** WORK TO BE COMPLETED **
Every record should be written out exactly, please.
PROVIDED DATA: Begin
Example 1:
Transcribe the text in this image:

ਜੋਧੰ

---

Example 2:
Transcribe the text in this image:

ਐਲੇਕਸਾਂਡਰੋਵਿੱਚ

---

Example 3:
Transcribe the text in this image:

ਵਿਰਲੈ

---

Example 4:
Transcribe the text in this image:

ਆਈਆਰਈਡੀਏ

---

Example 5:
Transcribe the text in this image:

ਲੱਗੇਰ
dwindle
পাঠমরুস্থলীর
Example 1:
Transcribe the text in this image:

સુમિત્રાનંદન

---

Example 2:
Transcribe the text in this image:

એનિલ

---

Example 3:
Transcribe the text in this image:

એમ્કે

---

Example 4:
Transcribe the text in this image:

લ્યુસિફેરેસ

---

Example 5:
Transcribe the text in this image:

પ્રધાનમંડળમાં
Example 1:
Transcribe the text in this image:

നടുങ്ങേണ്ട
PROVIDED DATA: End
** SOLUTION TO THE EXERCISE **
Example 1:
Transcribe the text in this image:

ਜੋਧੰ

---

Example 2:
Transcribe the text in this image:

ਐਲੇਕਸਾਂਡਰੋਵਿੱਚ

---

Example 3:
Transcribe the text in this image:

ਵਿਰਲੈ

---

Example 4:
Transcribe the text in this image:

ਆਈਆਰਈਡੀਏ

---

Example 5:
Transcribe the text in this image:

ਲੱਗੇਰ
dwindle
পাঠমরুস্থলীর
Example 1:
Transcribe the text in this image:

સુમિત્રાનંદન

---

Example 2:
Transcribe the text in this image:

એનિલ

---

Example 3:
Transcribe the text in this image:

એમ્કે

---

Example 4:
Transcribe the text in this image:

લ્યુસિફેરેસ

---

Example 5:
Transcribe the text in this image:

પ્રધાનમંડળમાં
Example 1:
Transcribe the text in this image:

നടുങ്ങേണ്ട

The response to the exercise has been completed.